**Study text:**
Start of Block

Rilonacept allowed for successful corticosteroid tapering without rebound inflammation and prevented further pericardial calcification, reducing the risk of constrictive pericarditis. The biological mechanism behind this benefit lies in IL-1 inhibition, which directly reduces inflammatory cytokine activation, thereby mitigating chronic pericardial damage. Rilonacept was chosen over anakinra due to its less frequent dosing schedule, which improves patient adherence, and its longer half-life, allowing for more sustained IL-1 blockade [12,25]. Additionally, its FDA approval for recurrent pericarditis provided greater clinical justification for its use in this case. Additionally, in contrast to corticosteroids, there is no evidence that rilonacept negatively impacts bone density or glucose metabolism, making it a safer long-term option for this patient’s comorbidities. It should be noted that the overlap in the use of rilonacept and corticosteroids complicates determining whether inflammation remission was due to one or both medications. Further research is needed to explore potential interactions between rilonacept and glucocorticoids.
The main side effects of rilonacept reported in the literature include injection site reactions, an increased incidence of upper respiratory infections, and hyperlipidemia [26]. Hyperlipidemia is of particular importance in diabetic patients as it can further increase the risk of cardiovascular disease, so monitoring is recommended just as with chronic corticosteroid use. Special considerations must be made for individuals with diabetes or osteopenia, as infections could pose a greater risk due to immune system modulation. Regular monitoring during treatment, including inflammatory markers, lipid panels, bone density assessments, and infection surveillance, is recommended to ensure patient safety and therapeutic efficacy. Required immunizations should be administered before the initiation of rilonacept therapy, and live vaccines should not be administered while taking the drug [26].

End of Block

[Stored records]
Start of Block

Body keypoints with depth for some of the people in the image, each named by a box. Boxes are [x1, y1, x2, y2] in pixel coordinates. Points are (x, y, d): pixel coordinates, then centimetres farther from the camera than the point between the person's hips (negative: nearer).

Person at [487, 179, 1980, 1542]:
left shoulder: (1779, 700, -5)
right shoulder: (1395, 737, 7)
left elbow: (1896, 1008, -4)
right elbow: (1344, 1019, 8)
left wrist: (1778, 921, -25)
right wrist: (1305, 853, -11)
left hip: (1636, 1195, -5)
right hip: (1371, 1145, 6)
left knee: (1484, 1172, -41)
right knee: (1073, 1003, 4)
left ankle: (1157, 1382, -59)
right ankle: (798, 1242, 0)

End of Block
Start of Block

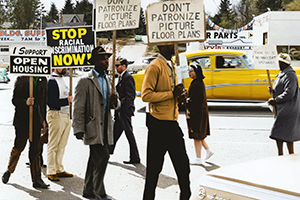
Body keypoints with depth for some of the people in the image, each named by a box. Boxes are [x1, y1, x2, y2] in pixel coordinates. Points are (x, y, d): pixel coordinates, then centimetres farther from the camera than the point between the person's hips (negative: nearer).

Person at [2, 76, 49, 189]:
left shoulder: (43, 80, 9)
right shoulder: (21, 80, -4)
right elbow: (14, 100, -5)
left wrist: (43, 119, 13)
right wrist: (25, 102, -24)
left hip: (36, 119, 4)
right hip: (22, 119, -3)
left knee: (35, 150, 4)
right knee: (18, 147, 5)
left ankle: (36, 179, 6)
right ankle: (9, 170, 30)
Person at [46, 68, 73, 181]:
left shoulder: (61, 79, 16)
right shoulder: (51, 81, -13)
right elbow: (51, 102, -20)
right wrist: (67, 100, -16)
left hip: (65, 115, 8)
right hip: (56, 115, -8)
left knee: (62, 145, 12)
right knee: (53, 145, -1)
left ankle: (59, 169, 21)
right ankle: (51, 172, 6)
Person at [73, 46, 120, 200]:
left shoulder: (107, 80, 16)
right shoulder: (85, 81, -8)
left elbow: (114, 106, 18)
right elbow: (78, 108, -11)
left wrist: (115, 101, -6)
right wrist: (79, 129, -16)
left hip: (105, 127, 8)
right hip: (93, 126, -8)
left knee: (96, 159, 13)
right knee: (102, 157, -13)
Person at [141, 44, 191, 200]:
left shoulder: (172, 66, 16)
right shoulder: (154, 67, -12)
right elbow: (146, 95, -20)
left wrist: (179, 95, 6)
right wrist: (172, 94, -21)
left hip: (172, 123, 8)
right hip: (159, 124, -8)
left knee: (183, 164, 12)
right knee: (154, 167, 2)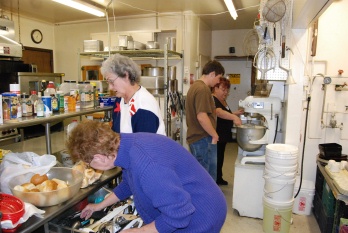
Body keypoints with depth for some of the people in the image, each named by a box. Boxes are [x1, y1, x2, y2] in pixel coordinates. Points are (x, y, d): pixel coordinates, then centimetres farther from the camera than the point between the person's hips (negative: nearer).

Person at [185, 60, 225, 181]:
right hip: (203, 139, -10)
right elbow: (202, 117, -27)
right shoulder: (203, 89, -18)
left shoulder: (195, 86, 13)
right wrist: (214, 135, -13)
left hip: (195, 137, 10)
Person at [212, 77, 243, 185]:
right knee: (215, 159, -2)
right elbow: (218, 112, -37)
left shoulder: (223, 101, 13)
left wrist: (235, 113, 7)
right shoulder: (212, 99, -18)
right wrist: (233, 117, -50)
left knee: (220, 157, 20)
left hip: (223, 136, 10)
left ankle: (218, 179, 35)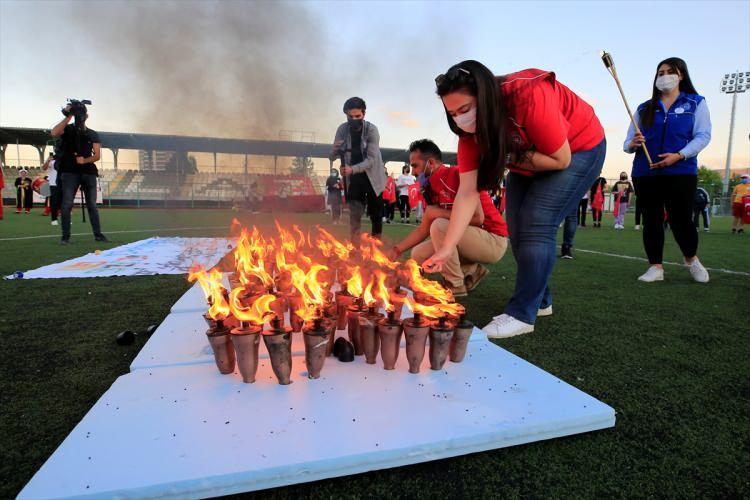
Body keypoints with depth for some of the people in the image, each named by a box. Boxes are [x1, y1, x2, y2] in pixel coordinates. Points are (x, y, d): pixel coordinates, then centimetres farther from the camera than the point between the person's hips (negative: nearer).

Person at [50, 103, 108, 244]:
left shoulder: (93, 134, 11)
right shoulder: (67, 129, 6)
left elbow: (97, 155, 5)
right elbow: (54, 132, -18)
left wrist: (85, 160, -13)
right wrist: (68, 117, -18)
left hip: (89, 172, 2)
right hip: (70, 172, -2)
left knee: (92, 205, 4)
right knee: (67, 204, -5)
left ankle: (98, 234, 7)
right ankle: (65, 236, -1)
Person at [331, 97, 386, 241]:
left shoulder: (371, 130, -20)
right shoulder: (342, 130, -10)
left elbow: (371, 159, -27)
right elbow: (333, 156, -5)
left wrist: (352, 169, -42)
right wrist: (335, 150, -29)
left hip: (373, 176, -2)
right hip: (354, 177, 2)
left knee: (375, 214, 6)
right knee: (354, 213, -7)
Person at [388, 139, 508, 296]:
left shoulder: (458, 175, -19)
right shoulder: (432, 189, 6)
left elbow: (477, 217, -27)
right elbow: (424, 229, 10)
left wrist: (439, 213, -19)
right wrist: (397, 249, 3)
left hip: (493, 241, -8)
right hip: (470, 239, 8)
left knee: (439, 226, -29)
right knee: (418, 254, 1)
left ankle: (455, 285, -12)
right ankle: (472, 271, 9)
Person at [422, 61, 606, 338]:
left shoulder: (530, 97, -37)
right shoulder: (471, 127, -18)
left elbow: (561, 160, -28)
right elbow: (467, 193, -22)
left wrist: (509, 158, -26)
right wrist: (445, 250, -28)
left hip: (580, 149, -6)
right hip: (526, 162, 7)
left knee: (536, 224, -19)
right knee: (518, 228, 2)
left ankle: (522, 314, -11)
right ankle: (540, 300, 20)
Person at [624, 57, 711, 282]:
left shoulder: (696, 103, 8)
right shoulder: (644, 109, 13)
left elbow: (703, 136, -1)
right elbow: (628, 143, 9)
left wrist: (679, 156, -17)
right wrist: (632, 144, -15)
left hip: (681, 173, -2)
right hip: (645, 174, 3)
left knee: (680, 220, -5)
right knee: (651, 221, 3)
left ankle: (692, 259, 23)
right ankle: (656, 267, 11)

End of Block

**Task prompt:**
Copy the rilonacept text above from "The main side" up to and including "the drug [26].".

**Written solution:**
The main side effects of rilonacept reported in the literature include injection site reactions, an increased incidence of upper respiratory infections, and hyperlipidemia [26]. Hyperlipidemia is of particular importance in diabetic patients as it can further increase the risk of cardiovascular disease, so monitoring is recommended just as with chronic corticosteroid use. Special considerations must be made for individuals with diabetes or osteopenia, as infections could pose a greater risk due to immune system modulation. Regular monitoring during treatment, including inflammatory markers, lipid panels, bone density assessments, and infection surveillance, is recommended to ensure patient safety and therapeutic efficacy. Required immunizations should be administered before the initiation of rilonacept therapy, and live vaccines should not be administered while taking the drug [26].